**Exercise aim**: Excluding images, repeat the data exactly as given.

[Data entries]
--------------------------------
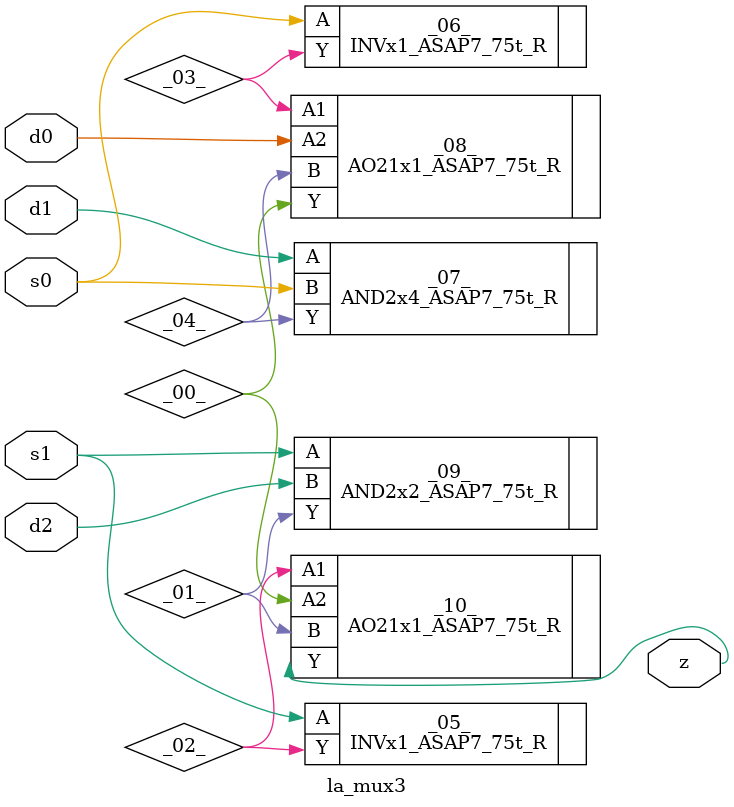
<source format=v>

/* Generated by Yosys 0.40 (git sha1 a1bb0255d, g++ 11.4.0-1ubuntu1~22.04 -fPIC -Os) */

module la_mux3(d0, d1, d2, s0, s1, z);
  wire _00_;
  wire _01_;
  wire _02_;
  wire _03_;
  wire _04_;
  input d0;
  wire d0;
  input d1;
  wire d1;
  input d2;
  wire d2;
  input s0;
  wire s0;
  input s1;
  wire s1;
  output z;
  wire z;
  INVx1_ASAP7_75t_R _05_ (
    .A(s1),
    .Y(_02_)
  );
  INVx1_ASAP7_75t_R _06_ (
    .A(s0),
    .Y(_03_)
  );
  AND2x4_ASAP7_75t_R _07_ (
    .A(d1),
    .B(s0),
    .Y(_04_)
  );
  AO21x1_ASAP7_75t_R _08_ (
    .A1(_03_),
    .A2(d0),
    .B(_04_),
    .Y(_00_)
  );
  AND2x2_ASAP7_75t_R _09_ (
    .A(s1),
    .B(d2),
    .Y(_01_)
  );
  AO21x1_ASAP7_75t_R _10_ (
    .A1(_02_),
    .A2(_00_),
    .B(_01_),
    .Y(z)
  );
endmodule

</source>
--------------------------------
**Exercise response**:
<source format=v>

/* Generated by Yosys 0.40 (git sha1 a1bb0255d, g++ 11.4.0-1ubuntu1~22.04 -fPIC -Os) */

module la_mux3(d0, d1, d2, s0, s1, z);
  wire _00_;
  wire _01_;
  wire _02_;
  wire _03_;
  wire _04_;
  input d0;
  wire d0;
  input d1;
  wire d1;
  input d2;
  wire d2;
  input s0;
  wire s0;
  input s1;
  wire s1;
  output z;
  wire z;
  INVx1_ASAP7_75t_R _05_ (
    .A(s1),
    .Y(_02_)
  );
  INVx1_ASAP7_75t_R _06_ (
    .A(s0),
    .Y(_03_)
  );
  AND2x4_ASAP7_75t_R _07_ (
    .A(d1),
    .B(s0),
    .Y(_04_)
  );
  AO21x1_ASAP7_75t_R _08_ (
    .A1(_03_),
    .A2(d0),
    .B(_04_),
    .Y(_00_)
  );
  AND2x2_ASAP7_75t_R _09_ (
    .A(s1),
    .B(d2),
    .Y(_01_)
  );
  AO21x1_ASAP7_75t_R _10_ (
    .A1(_02_),
    .A2(_00_),
    .B(_01_),
    .Y(z)
  );
endmodule

</source>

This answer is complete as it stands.